А потом кардинал начал покашливать
кровью и приводить свои дела в порядок. Мы уже знаем, что он добил
Сен-Мара и де Ту и отобрал у Гастона право на регентство. Ещё он
протащил в королевский Совет Мазарини. И промыл королю мозги в
плане «Весь этот фаворитизм жутко мешает работать, так что
заканчивайте уже это дело». И добился ссылки для де Тревиля,
Дэзесара и остальных участников заговора – причём требования
выдвигались в духе «Сослать – и никаких гвоздей». С лёгким душком
шантажа («А если не сошлёте – мои гвардейцы к вам вооруженными
ходить будут, а то вдруг эти ваши друзья меня запыряют!»). Понятное
дело, Людовик всему этого сильно не обрадовался и от министра устал
вдвое против прежнего.
Хотя Ришелье, даже когда слёг,
ухитрился оставаться собой. Король пришёл было немножко потыкать
больного палкой – вдруг он притворяется, что помирает? Но тут
кардинал приоткрыл глаз и ещё раз набил себе цену:
– Я тут у вашего величества отпуск
беру. Но это ничего, у вас тут все враги побеждены, а королевство в
зените славы – как же это утешительно!
Каким-то чудом Людовик после этого не
подскочил с воплем: «It`s alive!» и не задушил доставшего его
министра подушкой. И даже выслушал прощальные советы насчёт: «А
Мазарини вы не потеряйте, где вы такого-то ещё найдёте!» Но зато,
когда вышел, как говорят, с трудом удержался от «цыганочки» с
выходом.
Ришелье тем временем поинтересовался
у врачей – что там и как по прогнозам. Врачи давали прогнозы с
точностью синоптиков: «Скорее всего жизнь, ощущается как смерть,
возможны осадки в виде мучительной агонии». Только мэтр Шико по
старой памяти уточнил:
– Ну, в ближайшие сутки вы либо
помрёте, либо вам полегчает.
– Не знаю, что такое керосин, но дело
им пахнет, – осознал Ришелье и удвоил усилия на подготовку.

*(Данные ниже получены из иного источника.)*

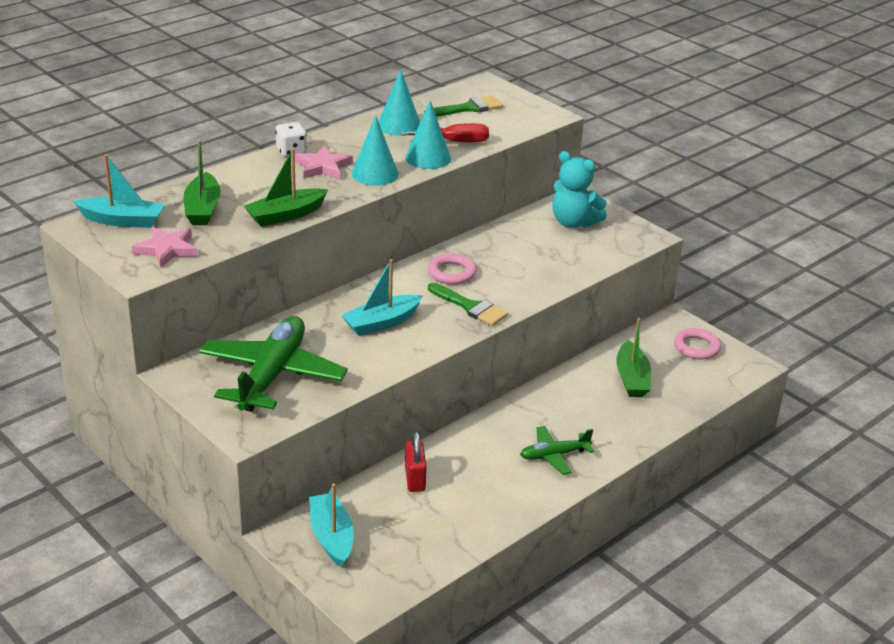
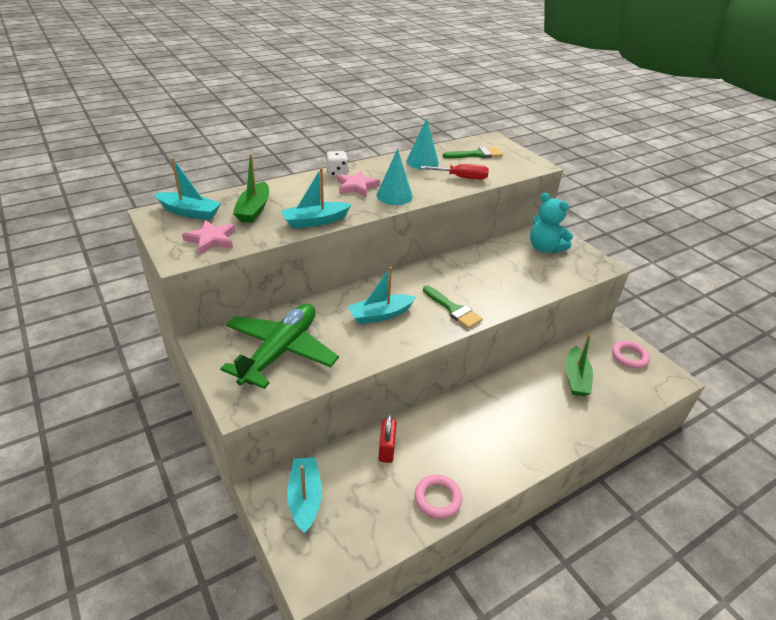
camera: 10 degrees right, 5 degrees up
green boat [244,149,328,227] -> turquoise boat [281,167,352,229]
turquoise cone [405,100,451,169] -> none
pink ring [428,254,477,284] -> pink ring moved to [415,475,462,519]
green plane [520,426,594,475] -> none

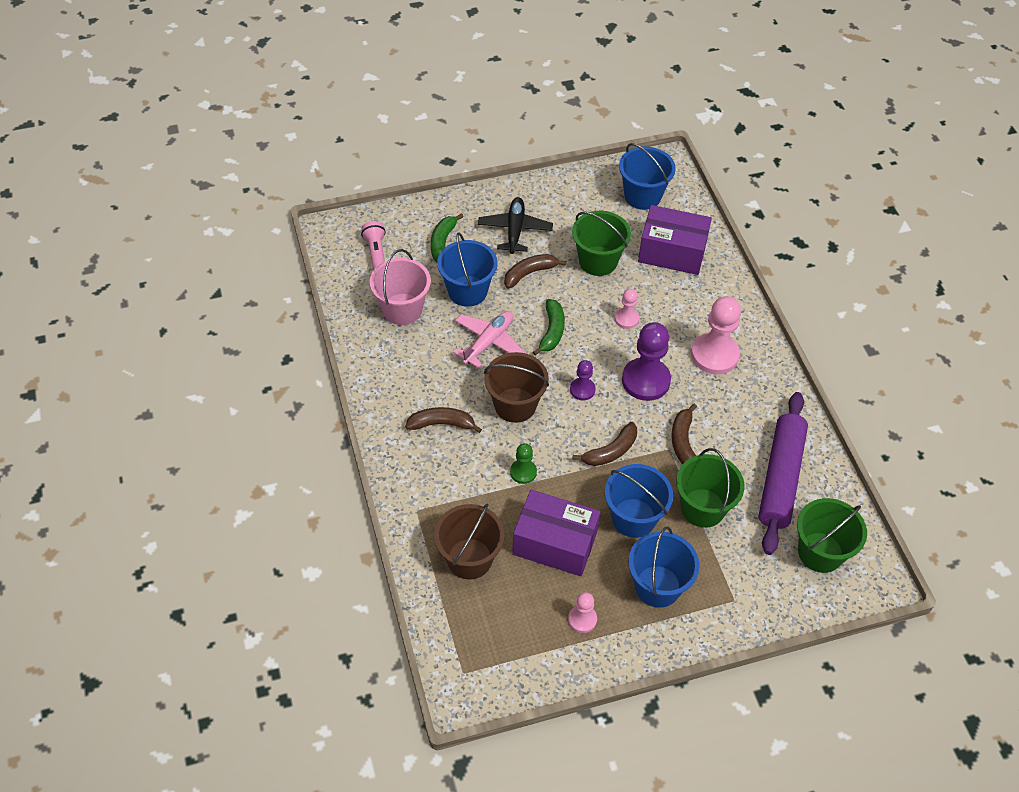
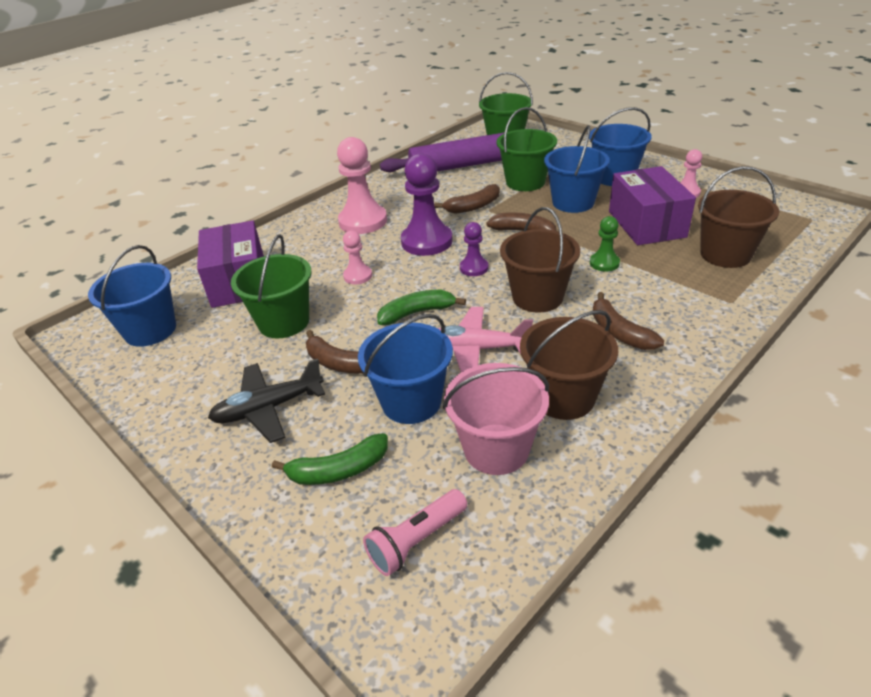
camera: 115 degrees left, 15 degrees down
none -> brown bucket [520,310,618,420]

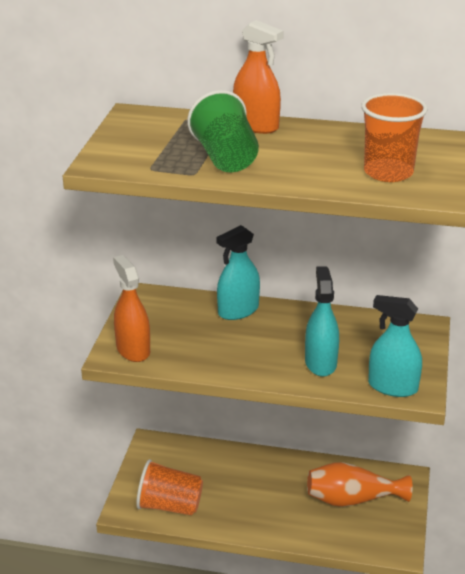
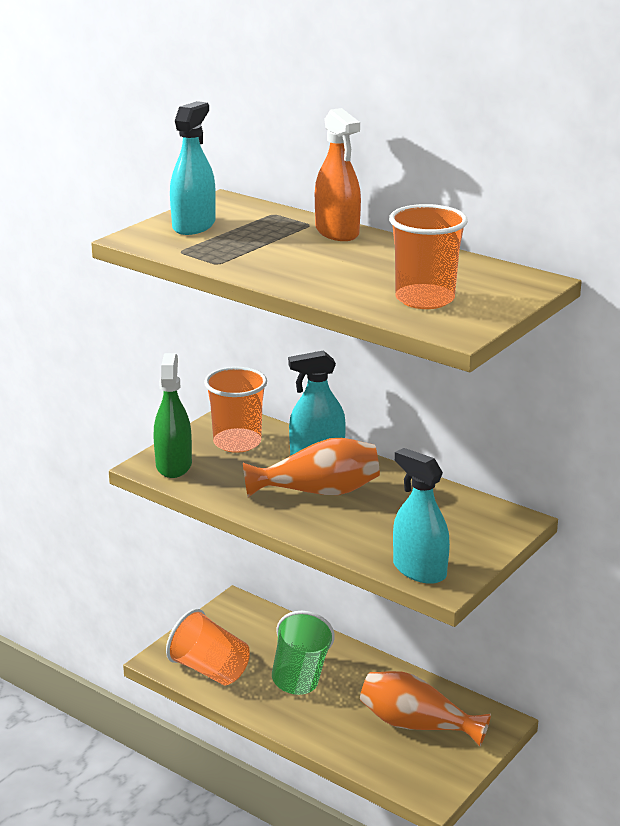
camera: 25 degrees right, 5 degrees down
orange spray bottle [113,255,150,362] -> green spray bottle [154,353,192,478]
green cup [187,90,259,172] -> green cup moved to [272,611,335,695]
turquoise spray bottle [305,266,339,377] -> turquoise spray bottle moved to [170,101,216,235]
none -> orange cup [204,367,267,453]
none -> orange vase [243,438,380,497]

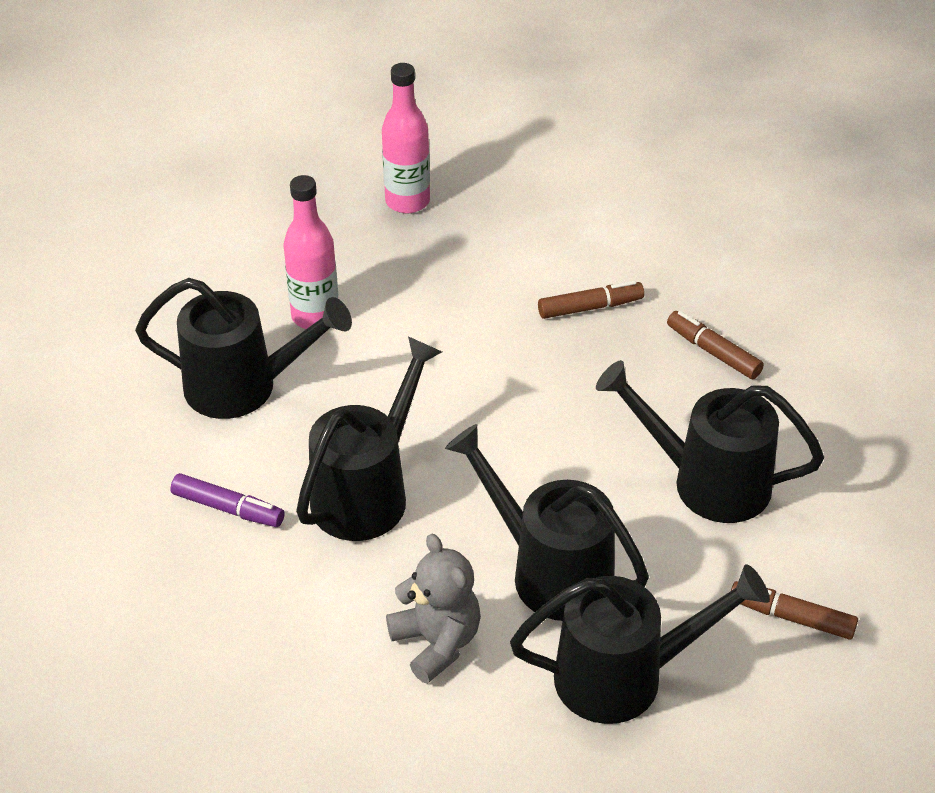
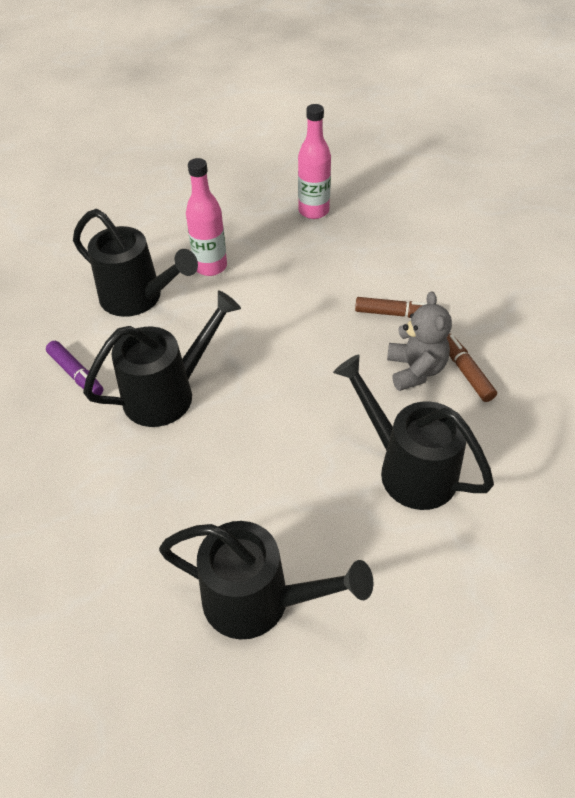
camera: 25 degrees right, 5 degrees up
grey teddy bear [386,534,481,684] -> grey teddy bear moved to [387,291,452,391]
black watering can [445,424,649,621] -> none
brown marker [731,581,858,640] -> none

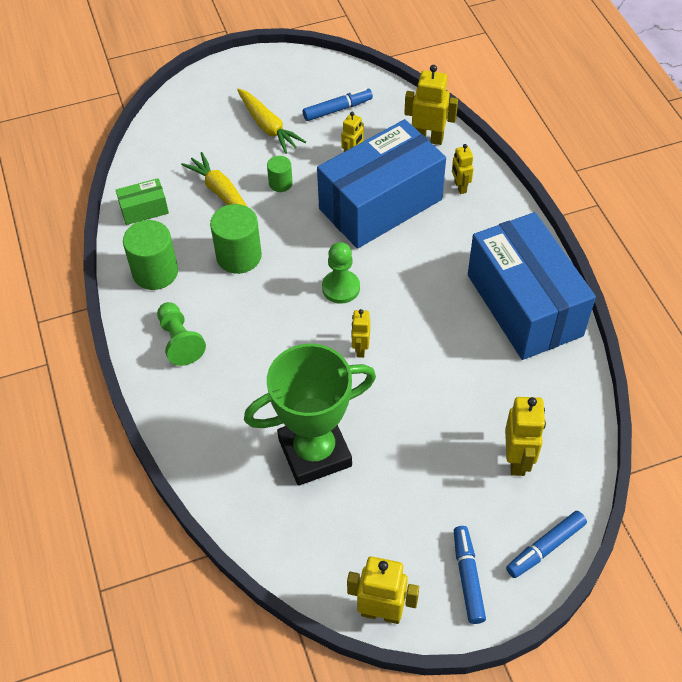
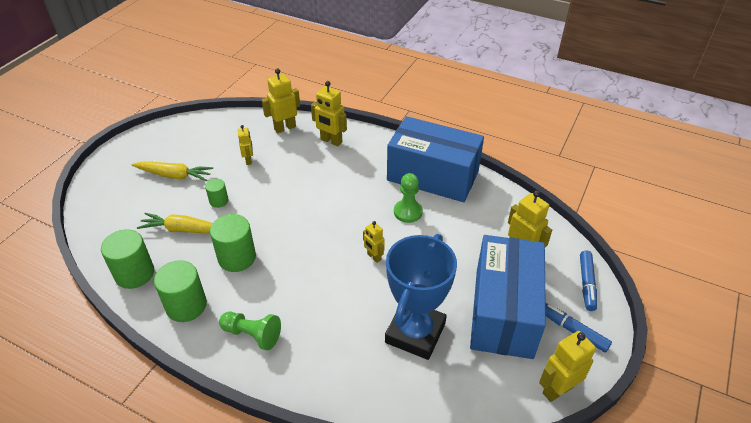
camera: 45 degrees left, 10 degrees down
green box [116,178,169,225] -> green cylinder [101,229,154,289]
green trophy [244,344,376,486] -> blue trophy [385,234,457,360]
blue marker [303,88,373,121] -> none
blue box [317,119,446,249] -> blue box moved to [470,235,546,359]
green pawn [322,242,360,304] -> green pawn moved to [394,173,423,223]
yellow robot [452,144,474,194] -> yellow robot [311,81,347,146], size x1.65

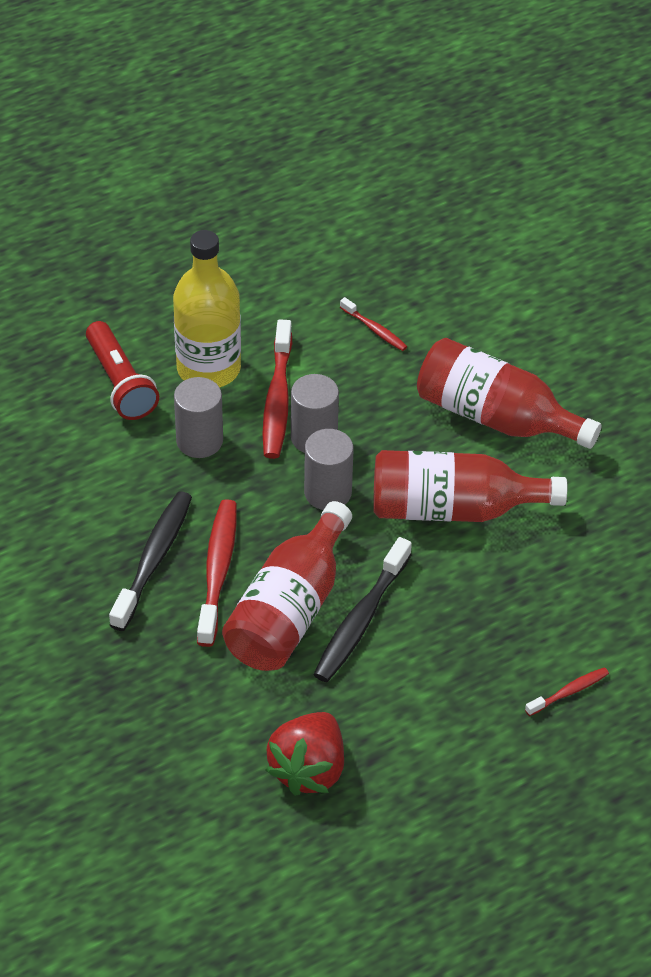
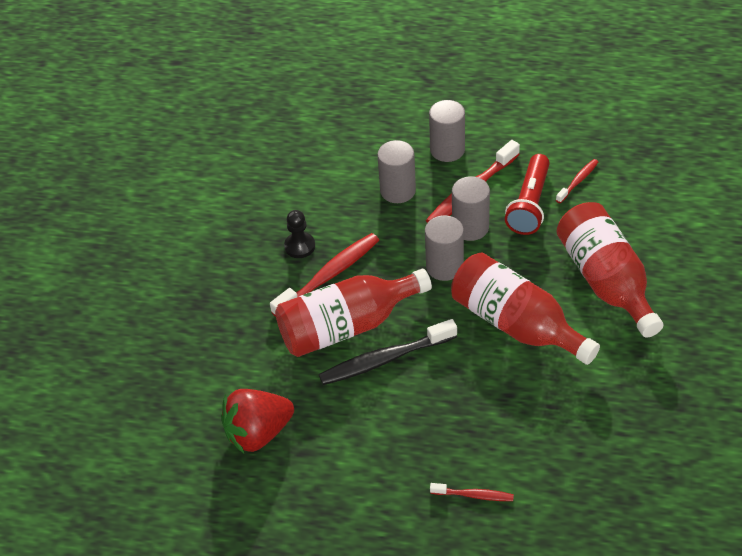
camera: 45 degrees right, 0 degrees up
red flashlight [86,321,159,420] -> red flashlight moved to [505,154,550,235]
black toothbrush [109,491,192,631] -> black pawn [284,210,315,258]
yellow bottle [173,230,241,387] -> grey cylinder [429,100,465,162]
red toothbrush [340,297,407,351] -> red toothbrush turned 135 degrees counterclockwise [556,159,598,203]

Например, он исповедовался, но тоже в своём духе: когда священник
спросил, как там дела с прощением врагов, кардинал выдал, что не
было у него врагов, кроме врагов государства (где-то хором икнули
Шеврез, Гастон, де Тревиль и куча уважаемых людей). Потом он
перетряхнул завещание – в основном всё отходило к Комбалетте, титул
Ришелье переплывал к одному из внучатых племянников, а роскошный
дворец Пале-Кардиналь Ришелье оставил королю (поэтому сейчас дворец
– Пале-Рояль).
Потом к кардиналу наведались всякие
там посланцы Гастона, Анны и немножко даже сам Людовик, все желали
кардиналу быть здоровеньким и даже не приплясывали на
ступеньках.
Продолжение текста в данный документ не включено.